The purpose of the reference dataset is to provide researchers (particularly in the SAMATE Project), software assurance tool developers, and end users with a set of artifacts with known software security errors and fixes for them. The artifacts will be designs, source code, binaries, etc., that is, from all phases of the software lifecycle. The samples include "synthetic" (written to test), collected from "the wild" (production), and academic (from university researchers). This dataset will also contain real, production software applications with known bugs and vulnerabilities. This will allow developers to test their methods and end users to evaluate a tool when considering it. The dataset intends to encompass a wide variety of vulnerabilities, languages, platforms, and compilers. There is more information about the ideas behind the reference dataset in the Software Assurance Reference Dataset philosophy page. To access the set itself, visit https://samate.nist.gov/SARD/.
The dataset is a large effort with more than 170 000 test cases. It has benefited from many contributors. The groups of contributions are detailed on the Acknowledgments and Test Case Descriptions page.
Any software artifact with security vulnerabilities is welcome to be submitted.

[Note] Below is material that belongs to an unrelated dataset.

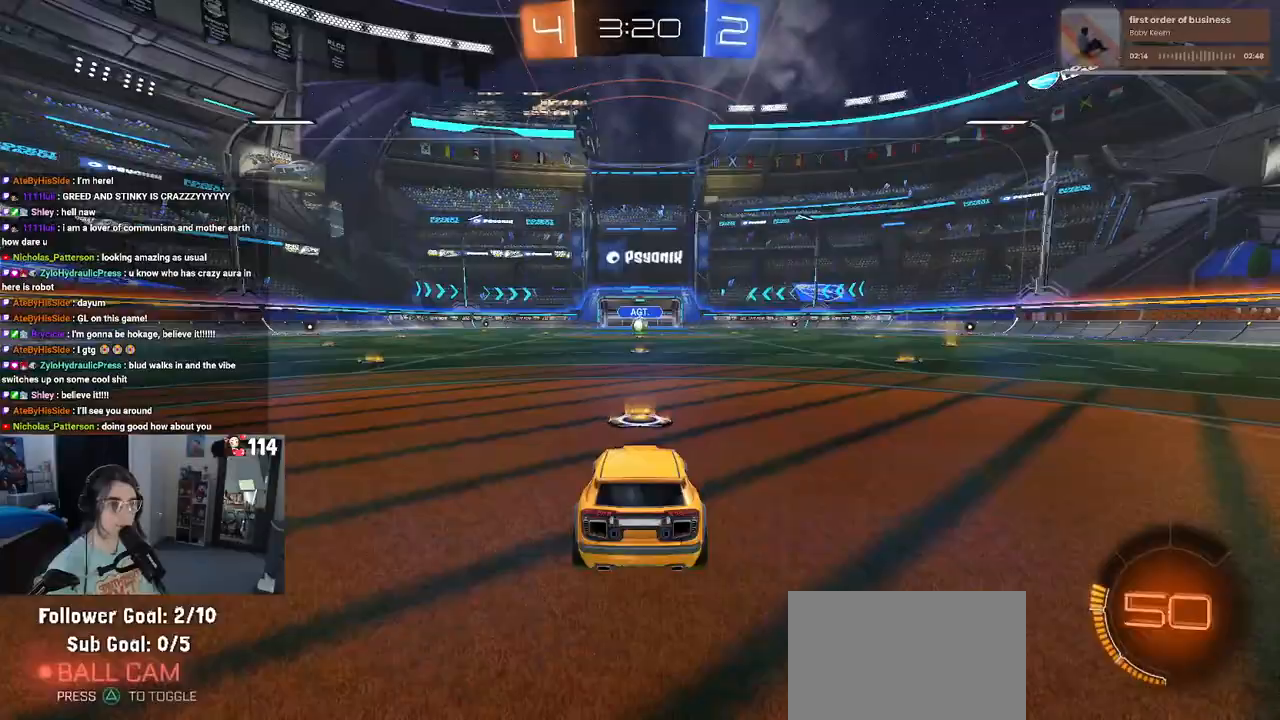
{"buttons": [], "left_stick": "center", "right_stick": "center", "events": [[133, "CROSS", "up"]]}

Samples of avoiding or mitigating such vulnerabilities are also welcome. Although we intend to have security errors from the whole software lifecycle, this dataset concentrates on source code for now.

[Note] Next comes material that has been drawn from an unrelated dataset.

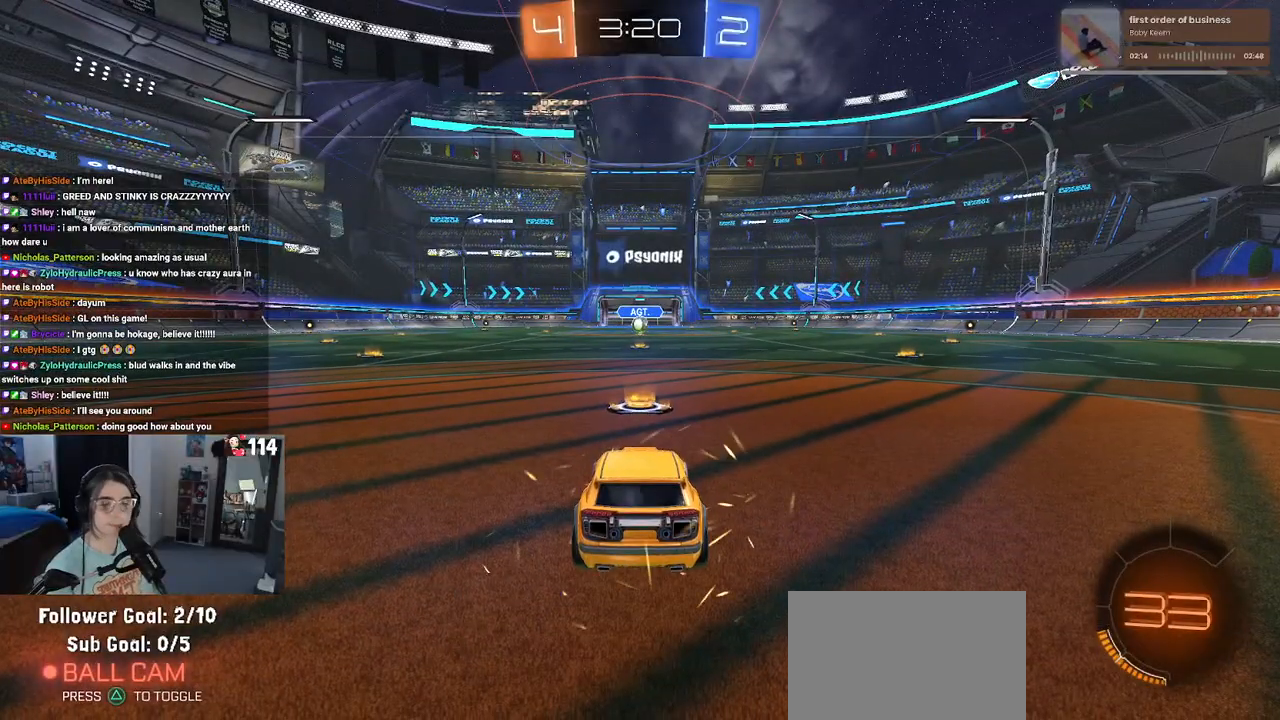
{"buttons": [], "left_stick": "center", "right_stick": "center", "events": []}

A test case consists of one or more files, which manifest the security error, and metadata about the file(s), such as the weakness type, language, etc. samate [at] nist.gov (Contact us) to submit test cases.
Any user can view or search then download test cases. The view/download screen and its subsequent screens present all the test cases in the SARD, except by default Deprecated cases. You can download selected test cases on a page, download the entire SARD, or download those on a page.
Clicking a Test Case ID displays that test case.
You can search for test cases according to certain search criteria, such as test case id, test case description, language, weakness type, string in the test file, etc. As above, you can download selected test cases from the set of test cases found, download all test cases found, or all the test cases on a page.
A test suite is a pre-defined collection of test cases. Anyone can view and download entire test suites.
When a test case is first added, its status is "Candidate". After review, the status of a test case could be "Accepted". If a test case needs to be withdrawn, it is marked "Deprecated". It is still available, for historical purposes, but should not be used in any new work. See Test Case Status - What it Means for details of the review process.
These are major subsystems to be added, which will require many changes.
These are internal to the SARD. They are not visible to users.
The collection was created in 2005 and was originally called the Standard Reference Dataset, abbreviated SRD [Black, "Software Assurance And Tool Evaluation", SERP 2005]. The name was quickly changed to Software Reference Dataset to be more specific, then to SAMATE Reference Dataset to be less presumptuous.
In 2013, we were notified that the abbreviation SRD conflicted with the federally legislated Standard Reference Data (SRD). About the same time we came to desire an acronym that was less common for web searches. Several rounds of soliciting suggestions, brain storming, polling, and discussion produced over two dozen possible new names. The new name, Software Assurance Refence Dataset, was suggested by Bertrand Stivalet and was announced at the Static Analysis Tool Exposition (SATE) V Experience Workshop on Friday, 14 March 2014.